Congrats on the job! It's exciting to see developments in CUDA competitors.
One of the issues I've had with ROCm is not so great support for commercial GPUs. This is specifically with RX 7XXX series. Do you think there is any chance it will improve in future?
Not the GP, but I have a RX 7700S running Ubuntu and I cannot for the life of me get ROCm to play nice with my GPU. I tried all sorts of env vars but I keep getting seg faults when I try to run PyTorch. Or it just ends up running on my CPU
I work for AMD. To be clear, my new job is about integrating ROCm into the distribution not just about shipping ROCm packages that can run on Debian.
I'll be doing things like creating new packages in main, helping to get support for the HIP language embedded into existing dpkg tooling, helping to get GPU architecture awareness integrated into the Debian CI infrastructure, helping to enable ROCm support in other libraries and applications packaged for Debian, and ensuring that everything in Debian is successfully imported into the Ubuntu universe repositories.
Integrating HIP support into Debian so that it feels as natural as C or C++ and 'just works' across dozens of GPUs is a job for more than one person.

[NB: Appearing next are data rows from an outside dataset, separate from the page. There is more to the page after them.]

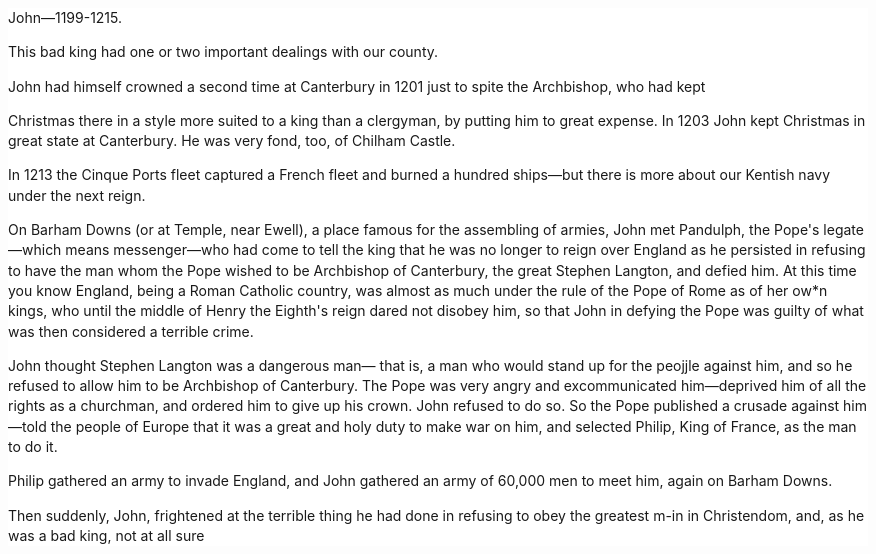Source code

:   
  John—1199-1215.


This bad king had one or two important dealings with
our county.


John had himself crowned a second time at Canterbury
in 1201 just to spite the Archbishop, who had kept

Christmas there in a style more suited to a king than a
clergyman, by putting him to great expense. In 1203
John kept Christmas in great state at Canterbury. He
was very fond, too, of Chilham Castle.


In 1213 the Cinque Ports fleet captured a French fleet
and burned a hundred ships—but there is more about our
Kentish navy under the next reign.


On Barham Downs (or at Temple, near Ewell), a place
famous for the assembling of armies, John met Pandulph,
the Pope's legate—which means messenger—who had come
to tell the king that he was no longer to reign over
England as he persisted in refusing to have the man
whom the Pope wished to be Archbishop of Canterbury,
the great Stephen Langton, and defied him. At this
time you know England, being a Roman Catholic country,
was almost as much under the rule of the Pope of
Rome as of her ow*n kings, who until the middle of Henry
the Eighth's reign dared not disobey him, so that John
in defying the Pope was guilty of what was then considered
a terrible crime.


John thought Stephen Langton was a dangerous man—
that is, a man who would stand up for the peojjle against
him, and so he refused to allow him to be Archbishop of
Canterbury. The Pope was very angry and excommunicated
him—deprived him of all the rights as a churchman,
and ordered him to give up his crown. John refused to do
so. So the Pope published a crusade against him—told
the people of Europe that it was a great and holy duty to
make war on him, and selected Philip, King of France, as
the man to do it.


Philip gathered an army to invade England, and John
gathered an army of 60,000 men to meet him, again on
Barham Downs.


Then suddenly, John, frightened at the terrible thing
he had done in refusing to obey the greatest m-in in
Christendom, and, as he was a bad king, not at all sure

That is why I'm glad there have been so many volunteers in the community stepping forward to help with various pieces.
Could you please tell AMD that it is a major competitive advantage for Nvidia that they keep doing driver updates for cards for many many years after they were released and even very old cards still get current drivers.
AMD just drops your card within a few years it seems like and drops your card from the current releases. Makes me favor Nvidia.
The only driver I'm aware of is the AMDGPU driver in the Linux kernel. It is updated with every release of Linux and is used for all modern AMD GPUs. I find that the drivers generally work well. My complaints are more about the user space libraries.
The good news is that I have at least one AMD GPU of each architecture from Vega to RDNA 3 / CDNA 2 on the Debian ROCm CI. Debian Trixie has packages built and tested for every modern discrete AMD GPU from Vega to RDNA 3 / CDNA 2. (I'd have liked to include RDNA 4 / CDNA 3, but the effort was quite resource constrained and the packages are a bit old. I'm hoping to improve upon that going forward, but Trixie is already in feature freeze so it will have to wait for the next release.)
I personally own much of the equipment for the Debian ROCm CI and I can promise I will continue testing new releases on old hardware for a very long time.
The driver for AMD's XDNA NPU landed in Linux 6.14 [1]. However, the Xilinx AI runtime still needs to be packaged. That may take some time. The NPU runtime stack is based on the Xilinx AI toolchain, which is not yet as mature as the ROCm stack. There are a few related packages in Debian, but AMD and Debian both have a lot of work to do to get support for the NPU integrated into the distribution. I probably won't directly be doing the packaging of the runtime, but I've been helping to nudge the process along.
It's perhaps worth mentioning that Framework has directly supported Debian in providing access to hardware with AMD NPUs and iGPUs. I'm typing this message on one of two Framework 13 laptops that they donated to support Debian in this effort. I will be using it both for testing gfx1103 support on Debian and for testing the NPU packages when they become available. Framework also generously offered to provide one of those desktop systems you linked for the Debian ROCm CI [2]. It would also be used as a CI worker for the NPU runtime libraries once those are packaged.
It's not just about drivers in isolation, but what features those drivers and cards support. Support for older APIs for doing compute on AMD cards get dropped in newer drivers and newer APIs aren't supported on older cards. With Nvidia CUDA has been supported continuously for probably 15 years now, while in the AMD world you've been expected to throw out all your old code and port it to a new API every 3 years.
I've been volunteering with Debian to help package ROCm for four years now, but today it officially became my full-time job. AMA.